Tuesday, March 8, 2011

Israel's prime minister declared Tuesday that his country must retain a strategic section of the West Bank under any future peace deal - a position unlikely to win Palestinians over to his reported plan to offer them a temporary state.

In a rare visit to the occupied territory, Benjamin Netanyahu told reporters that Israel's security depends on maintaining a military presence in the Jordan Valley - a strip of West Bank land along the border with Jordan. Without troops there, Israel fears militants could smuggle weapons into the West Bank.

"The Jordan Valley is Israel's line of defense," Netanyahu said atop a rocky hilltop overlooking the valley. "There is no alternative. It will remain that way in any future situation and any future deal. The military must remain here along the Jordan border."

Netanyahu has made similar comments in the past. But the location and the timing - just as officials say he is working on a new diplomatic initiative - were notable, signaling that any new plan would fall far short of Palestinian demands.

The Palestinians seek all of the West Bank, along with east Jerusalem and the Hamas-run Gaza Strip, for a future state. Israel captured all three areas in 1967, then withdrew from Gaza in 2005. Hamas militants overran Gaza two years later.


Netanyahu's comments could be intended to appease hardline members of his coalition who have been unnerved by reports that he intends to offer Palestinians a state within smaller, temporary borders as a way to break a peacemaking deadlock.

Nabil Abu Rdeneh, an aide to Palestinian President Mahmoud Abbas, said the Palestinians would not compromise on their demand for a full Israeli withdrawal from the West Bank. He also rejected the idea of establishing a Palestinian state in interim borders.
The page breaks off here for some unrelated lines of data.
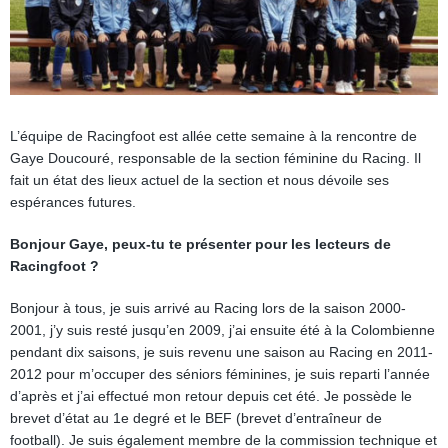
L’équipe de Racingfoot est allée cette semaine à la rencontre de
Gaye Doucouré, responsable de la section féminine du Racing. Il
fait un état des lieux actuel de la section et nous dévoile ses
espérances futures.
Bonjour Gaye, peux-tu te présenter pour les lecteurs de
Racingfoot ?
Bonjour à tous, je suis arrivé au Racing lors de la saison 2000-
2001, j’y suis resté jusqu’en 2009, j’ai ensuite été à la Colombienne
pendant dix saisons, je suis revenu une saison au Racing en 2011-
2012 pour m’occuper des séniors féminines, je suis reparti l’année
d’après et j’ai effectué mon retour depuis cet été. Je possède le
brevet d’état au 1e degré et le BEF (brevet d’entraîneur de
football). Je suis également membre de la commission technique et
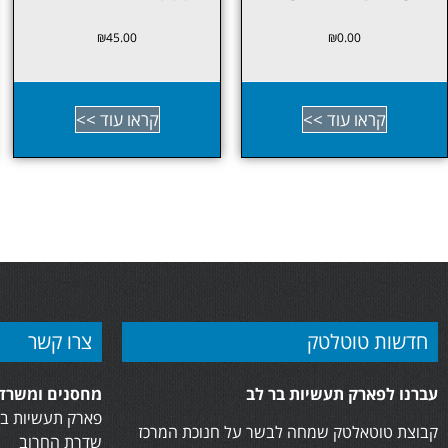
₪
0.00
₪
45.00
קראו עוד >>
קראו עוד >>
חדשות טוטלטק
צרו קשר
עברנו לפארק תעשיות בר לב
מחסנים ומשרדי
פארק תעשיות בר
קבוצת טוטאלטק שמחה לבשר על חנוכת המרכז
שדרת החרוב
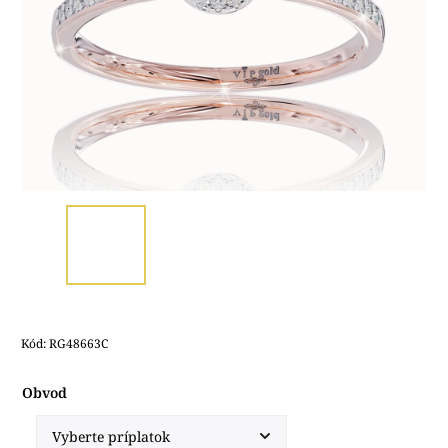
Kód:
RG48663C
Obvod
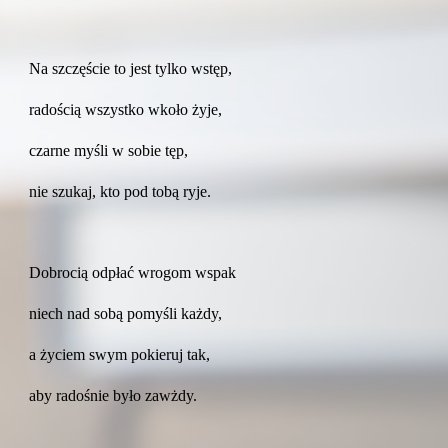
Na szczęście to jest tylko wstęp,
radością wszystko wkoło żyje,
czarne myśli w sobie tęp,
nie szukaj, kto pod tobą ryje.
Dobrocią odpłać wrogom wspak
niech nad sobą pomyśli każdy,
a życiem swym pokieruj tak,
aby radośnie było zawżdy.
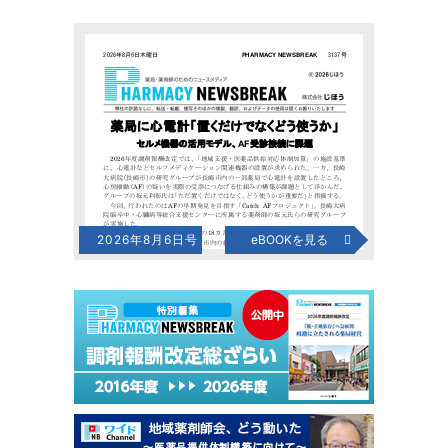
2026年8月6日号
eBOOKを見る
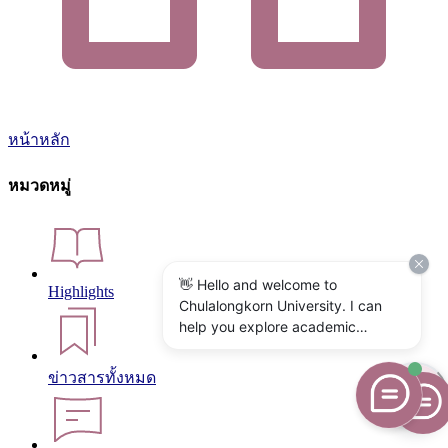
หน้าหลัก
หมวดหมู่
👋 Hello and welcome to
Highlights
Chulalongkorn University. I can
help you explore academic
programs, admissions, research,
campus life, and university
ข่าวสารทั้งหมด
services. What would you like to
know?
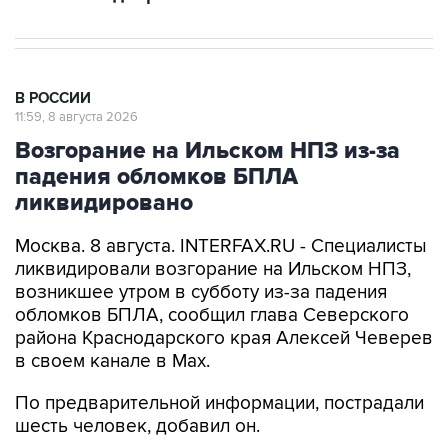
В РОССИИ
11:59, 8 августа 2026
Возгорание на Ильском НПЗ из-за
падения обломков БПЛА
ликвидировано
Москва. 8 августа. INTERFAX.RU - Специалисты
ликвидировали возгорание на Ильском НПЗ,
возникшее утром в субботу из-за падения
обломков БПЛА, сообщил глава Северского
района Краснодарского края Алексей Чеверев
в своем канале в Max.
По предварительной информации, пострадали
шесть человек, добавил он.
"Israel is making a big mistake if it believes that it can keep our land forever," he said. "Israeli policy that tries to wriggle out of the two state solution will keep the region in an endless state of conflict."
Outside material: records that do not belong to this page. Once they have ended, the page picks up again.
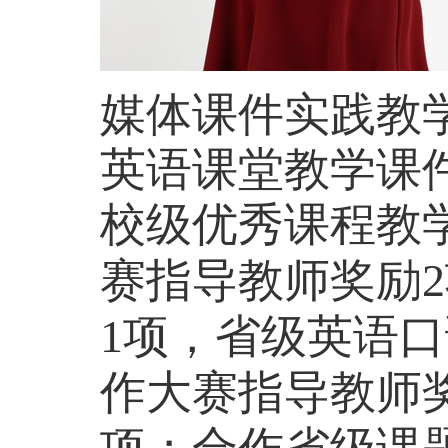
媒体课件实践教
英语课堂教学课
校级优秀课程教
赛指导教师奖励
1项，省级英语
作大赛指导教师奖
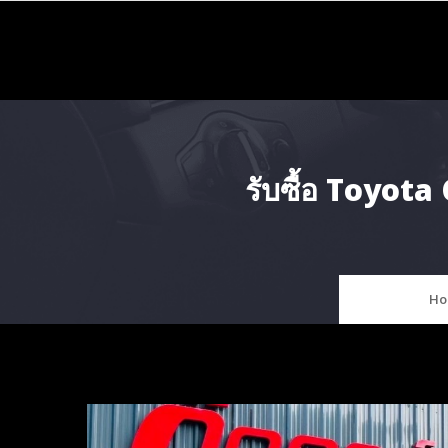
Skip
to
content
รับซื้อ Toyot
Ho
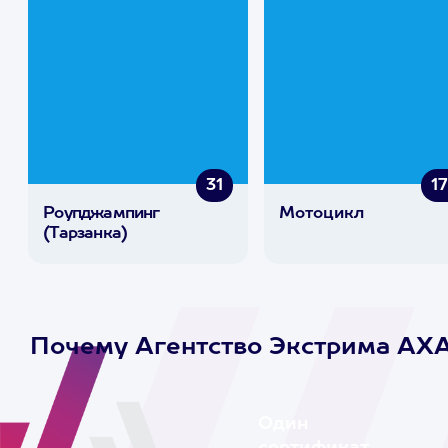
31
1
Роупджампинг
Мотоцикл
(Тарзанка)
Почему Агентство Экстрима AX
Один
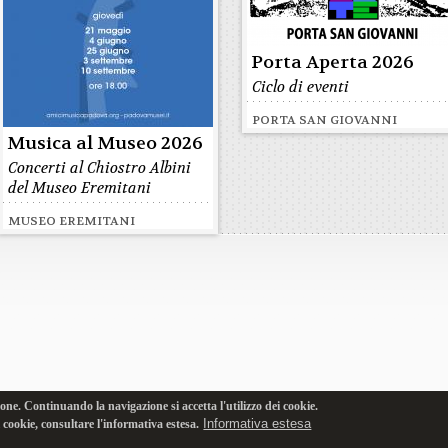
Porta Aperta 2026
Ciclo di eventi
PORTA SAN GIOVANNI
Musica al Museo 2026
Concerti al Chiostro Albini
del Museo Eremitani
MUSEO EREMITANI
one. Continuando la navigazione si accetta l'utilizzo dei cookie.
Informativa estesa
i cookie, consultare l'informativa estesa.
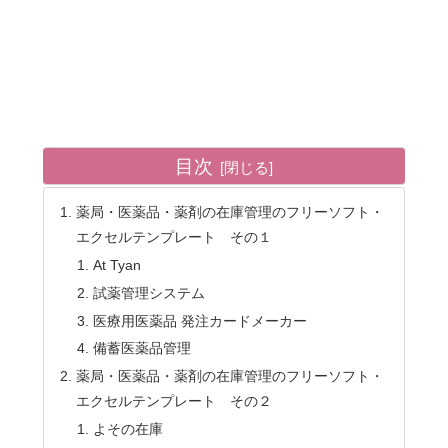
目次
薬局・医薬品・薬剤の在庫管理のフリーソフト・
エクセルテンプレート その１
At Tyan
試薬管理システム
医療用医薬品 発注カードメーカー
備蓄医薬品管理
薬局・医薬品・薬剤の在庫管理のフリーソフト・
エクセルテンプレート その２
よその在庫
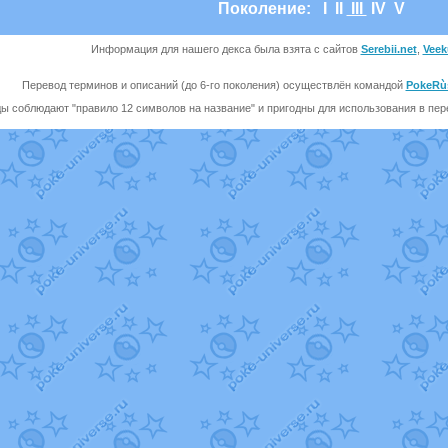
Поколение:
I
II
III
IV
V
Информация для нашего декса была взята с сайтов
Serebii.net
,
Veek
Перевод терминов и описаний (до 6-го поколения) осуществлён командой
PokeRù
ы соблюдают "правило 12 символов на название" и пригодны для использования в перев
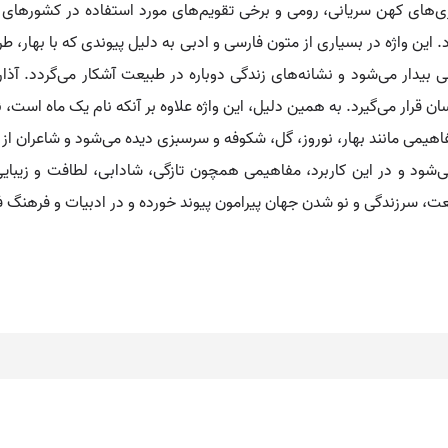
ماری‌های کهن سریانی، رومی و برخی تقویم‌های مورد استفاده در کشورهای ع
این واژه در بسیاری از متون فارسی و ادبی به دلیل پیوندی که با بهار، ط
 بیدار می‌شود و نشانه‌های زندگی دوباره در طبیعت آشکار می‌گردد. آذار
سان قرار می‌گیرد. به همین دلیل، این واژه علاوه بر آنکه نام یک ماه است، 
ر مفاهیمی مانند بهار، نوروز، گل، شکوفه و سرسبزی دیده می‌شود و شاعران از 
‌شود و در این کاربرد، مفاهیمی همچون تازگی، شادابی، لطافت و زیبایی 
یعت، سرزندگی و نو شدن جهان پیرامون پیوند خورده و در ادبیات و فرهنگ فا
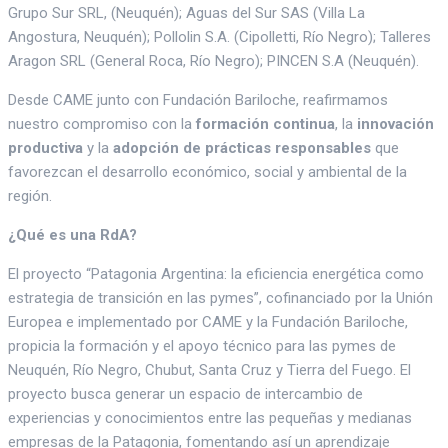
Grupo Sur SRL, (Neuquén); Aguas del Sur SAS (Villa La
Angostura, Neuquén); Pollolin S.A. (Cipolletti, Río Negro); Talleres
Aragon SRL (General Roca, Río Negro); PINCEN S.A (Neuquén).
Desde CAME junto con Fundación Bariloche, reafirmamos
nuestro compromiso con la
formación continua
, la
innovación
productiva
y la
adopción de prácticas responsables
que
favorezcan el desarrollo económico, social y ambiental de la
región.
¿Qué es una RdA?
El proyecto “Patagonia Argentina: la eficiencia energética como
estrategia de transición en las pymes”, cofinanciado por la Unión
Europea e implementado por CAME y la Fundación Bariloche,
propicia la formación y el apoyo técnico para las pymes de
Neuquén, Río Negro, Chubut, Santa Cruz y Tierra del Fuego. El
proyecto busca generar un espacio de intercambio de
experiencias y conocimientos entre las pequeñas y medianas
empresas de la Patagonia, fomentando así un aprendizaje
Israeli Defense Minister Ehud Barak confirmed that plan was taking shape in an interview with The Wall Street Journal published Tuesday.

Barak also told the newspaper that Israel might seek an additional $20 billion in U.S. military aid to help it deal with potential threats arising from the turmoil in the Arab world.

Without making a "daring" peace offer, however, Israel cannot seek additional aid, Barak said. To that end, Netanyahu is likely to offer the Palestinians a state with temporary borders, he added.

A senior Israeli official said Netanyahu would outline his plan in a speech in the near future. The official, speaking on condition of anonymity, said Netanyahu would try to rally international backing for his position on the Jordan Valley, and that Israel would seek compensation in return for turning over unspecified territory to the Palestinians. He spoke on condition of anonymity because the details of the plan are still being formulated.

The official said Netanyahu doubts the effectiveness of an international peacekeeping force in the Jordan Valley, which Palestinian President Mahmoud Abbas has suggested as an alternative to an Israeli military presence.

In the past week, Israeli officials have said Netanyahu was considering a "phased approach" - an apparent reference to a temporary state. Barak was the first to publicly spell that out.

It is not clear the U.S. would support the idea of an interim accord, given the Palestinians' adamant opposition.

A temporary state would not only give the Palestinians less territory than they demand, but Israel would also retain military control of the area. The Palestinians are also afraid that any temporary arrangement will become permanent.

"If and when Israel offers its own thoughts on how to move the process forward, we will be listening attentively," State Department spokesman P.J. Crowley told reporters in Washington on Monday. "We do not know what the prime minister and his government are thinking at the present time."

U.S.-led peace talks, launched six months ago with the ambitious goal of striking a final deal by September, broke down shortly after they began over Israeli construction in the West Bank and east Jerusalem.

The Palestinians demanded a freeze in both areas, but Israel refused, arguing that previous rounds of talks took place while settlement construction was under way and that the issue should be settled in negotiations.